Shipping is constantly looking for new fuels that have as low environmental impact as possible. A fuel that has become increasingly popular is liquefied natural gas, known as LNG (Liquefied Natural Gas). It’s already used today in cruise ships, passenger ships and container ships.
In the risk analysis for the ships' panel structures that have an important structural function, one has in the design assumed that LNG leakage will very rarely occur and to some extent taken various measures to ensure that LNG does not come into contact with the panels.

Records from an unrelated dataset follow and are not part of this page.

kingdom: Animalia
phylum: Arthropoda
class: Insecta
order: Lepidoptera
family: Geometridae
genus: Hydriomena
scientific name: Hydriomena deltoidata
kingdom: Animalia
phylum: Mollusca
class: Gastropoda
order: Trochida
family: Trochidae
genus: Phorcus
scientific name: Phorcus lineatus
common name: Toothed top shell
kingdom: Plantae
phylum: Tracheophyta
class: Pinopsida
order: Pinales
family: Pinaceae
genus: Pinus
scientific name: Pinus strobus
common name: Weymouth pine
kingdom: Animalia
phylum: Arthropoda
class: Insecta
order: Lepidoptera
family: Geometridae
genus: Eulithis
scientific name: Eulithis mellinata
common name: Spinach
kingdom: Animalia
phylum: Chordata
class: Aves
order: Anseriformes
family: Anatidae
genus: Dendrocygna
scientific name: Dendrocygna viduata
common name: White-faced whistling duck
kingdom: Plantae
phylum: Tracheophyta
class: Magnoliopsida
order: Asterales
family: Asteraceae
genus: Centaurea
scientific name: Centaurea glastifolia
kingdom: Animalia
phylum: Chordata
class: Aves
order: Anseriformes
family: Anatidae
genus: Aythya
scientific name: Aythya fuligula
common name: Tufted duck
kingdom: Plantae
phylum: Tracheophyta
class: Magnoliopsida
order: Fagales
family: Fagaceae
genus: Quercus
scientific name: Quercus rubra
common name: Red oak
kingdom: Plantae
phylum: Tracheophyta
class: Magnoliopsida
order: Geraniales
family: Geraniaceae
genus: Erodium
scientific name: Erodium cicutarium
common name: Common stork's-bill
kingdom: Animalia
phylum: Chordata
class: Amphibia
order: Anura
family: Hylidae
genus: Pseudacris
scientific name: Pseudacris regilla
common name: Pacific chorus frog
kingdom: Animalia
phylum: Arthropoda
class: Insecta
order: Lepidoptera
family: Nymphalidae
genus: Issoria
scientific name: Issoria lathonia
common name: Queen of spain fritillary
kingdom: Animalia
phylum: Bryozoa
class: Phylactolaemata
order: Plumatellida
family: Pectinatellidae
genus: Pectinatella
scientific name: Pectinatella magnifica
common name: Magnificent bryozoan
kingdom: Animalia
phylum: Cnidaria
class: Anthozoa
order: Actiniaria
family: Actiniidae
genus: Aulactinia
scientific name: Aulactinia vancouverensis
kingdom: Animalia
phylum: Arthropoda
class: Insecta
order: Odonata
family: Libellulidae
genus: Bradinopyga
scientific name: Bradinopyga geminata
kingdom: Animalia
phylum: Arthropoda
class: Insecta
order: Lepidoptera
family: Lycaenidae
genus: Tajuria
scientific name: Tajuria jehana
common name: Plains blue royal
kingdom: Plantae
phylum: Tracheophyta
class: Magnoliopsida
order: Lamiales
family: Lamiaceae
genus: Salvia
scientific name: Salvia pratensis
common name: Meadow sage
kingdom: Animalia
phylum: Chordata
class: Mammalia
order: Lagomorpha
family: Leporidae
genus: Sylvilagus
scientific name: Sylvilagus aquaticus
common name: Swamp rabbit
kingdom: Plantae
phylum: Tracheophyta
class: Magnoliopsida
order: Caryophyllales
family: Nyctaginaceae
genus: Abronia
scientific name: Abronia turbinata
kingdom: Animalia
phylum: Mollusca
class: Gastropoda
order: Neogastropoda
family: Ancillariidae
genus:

There is currently a lack of knowledge about how an LNG leakage would affect the properties of the metallic material if it occurs at the same time as the ship is out in severe weather where it’s exposed to difficult wind and wave conditions. The purpose of the project has been to compare physical model experiments and results from computer-based simulations.
“With the right knowledge, models and numerical analysis technology, we can ensure that the design of panel structures in ships that are exposed to arctic or cryogenic temperatures meets the expectations and requirements they have concerning the loads that may occur” says Jonas Ringsberg.
The results applied with commercial software
The project's simulation models and results regarding buckling strength at arctic and cryogenic temperatures have already been applied with commercial software to help the industry develop revised guidelines for the design of ship structures exposed to these low temperatures. This in turn will lead to that ships that are now being developed having higher safety in the event of LNG leakage.
Tests in ICASS - unique research infrastructure
The physical tests were performed in a unique test facility in South Korea called The International Center for Advanced Safety Studies (ICASS) and are operated by the Korea Ship and Offshore Research Institute (KOSORI) located at Pusan National University in South Korea. With the collaboration, Chalmers has been included as a research partner, which means access to the unique facility. Something that pleases Jonas Ringsberg.
"It's very positive. The corresponding testing is not possible in Europe" says Jonas Ringsberg.
The Swedish Research Council project has the name "Fundamental research on the ultimate compressive strength of ship stiffened plate structures at Arctic and cryogenic temperatures" and received funding from the Swedish Research Council’s bilateral cooperation between Sweden and South Korea.